Economic Data Flood Summary: Claims, Housing Noisy, CPI May Return "Disinflation" Talk At FOMC Meeting

Tyler Durden's picture

First, Initial Claims - the new yoyo.

  • Initial claims drop from revised 402K (as expected) in last week, to 352K this week, 50K swing in one week, on expectations of 384K. All in the seasonal adjustment, which tries to compensate for the 124K drop in Non Seasonally Adjusted claims. Fired bankers and everyone else no longer registers to the B(L)S.
  • This number was below the lowest Wall Street estimate of 363K.
  • Continuing claims: 3.432MM, below expectations of 3.590MM, previous revised naturally higher from 3.628MM to 3.647MM. The reason?
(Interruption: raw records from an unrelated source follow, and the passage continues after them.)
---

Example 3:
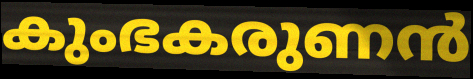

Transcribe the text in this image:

കുംഭകരുണൻ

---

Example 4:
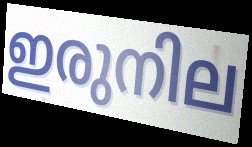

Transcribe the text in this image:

ഇരുനില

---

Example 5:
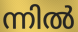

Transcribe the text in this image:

ന്നിൽ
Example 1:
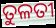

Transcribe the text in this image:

ତୁଳତୀ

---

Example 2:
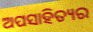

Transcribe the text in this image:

ଅପସାହିତ୍ୟର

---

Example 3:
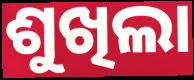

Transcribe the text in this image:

ଶୁଖିଲା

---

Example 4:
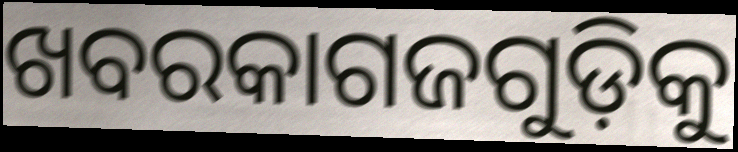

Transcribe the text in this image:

ଖବରକାଗଜଗୁଡ଼ିକୁ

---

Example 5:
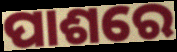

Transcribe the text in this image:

ପାଶରେ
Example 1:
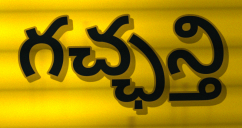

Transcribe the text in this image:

గచ్ఛన్తి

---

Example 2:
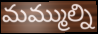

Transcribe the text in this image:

మమ్ముల్ని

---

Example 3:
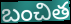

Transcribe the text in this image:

బంచిత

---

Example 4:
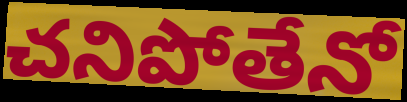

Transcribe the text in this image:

చనిపోతేనో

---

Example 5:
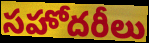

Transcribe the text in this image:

సహోదరీలు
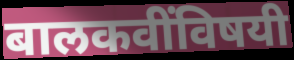
बालकवींविषयी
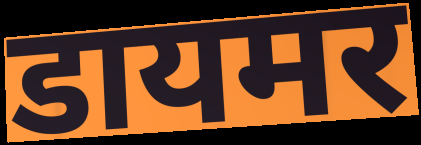
डायमर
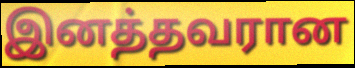
இனத்தவரான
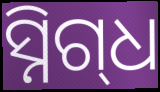
ସ୍ନିଗ୍‍ଧ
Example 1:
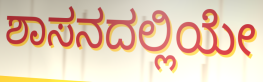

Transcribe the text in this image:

ಶಾಸನದಲ್ಲಿಯೇ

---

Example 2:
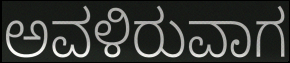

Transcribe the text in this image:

ಅವಳಿರುವಾಗ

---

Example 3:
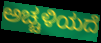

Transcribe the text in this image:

ಅಚ್ಚಳಿಯದೆ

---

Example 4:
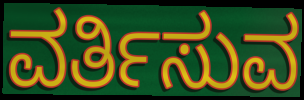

People on EUC and Extended benefits in last week: +105,000. More and more people move away from 6 month support to extended 99 week cliff.
  • The decline in continuing claims was 215K, and the number of 3.432MM was the lowest since Sept 6, 2008, the week before the Lehman collapse (h/t Stone McCarthy)
  • Decline likely “function of seasonal distortion,” likely “exaggerates strength in the labor market,” says BBG economist Joseph Brusuelas

  • Source

Housing Starts and Permits:

  • Largely irrelevant, as crawling at a bottom, but starts at 657K, below expectations of 680K, and down from 685K previously
  • Permits in line with expectations at 679K, down from 680K before
  • Volatile’’ multifamily dwellings category eased “slightly,” says Brusuelas. Even so, MFDs “likely to remain quite stout due” on modest increase in household formation, ownership-to-renter transition, tight apartments supply. Housing “still dead,” says Bloomberg economist Rich Yamarone
  • Source

CPI:

  • Headline CPI at 0.0% vs expectations of 0.1%, unchanged from last month
  • Core CPI: +0.1% in line with expectations of +0.1 and down from 0.2% previously
  • "Weak domestic aggregate demand,’’ slowing global economy likely to continue downward pressure on prices, says Bloomberg economist Joseph Brusuelas
  • Fed “clearly concerned with the return of disinflation;” watch for “talk of further central bank action to support the economy” at next week’s FOMC meeting, says Brusuelas 
  • Source

Slowly all the high frequency economic data are becoming increasingly meaningless, noisy, volatile and unpredictable. Just as the government wants it to be.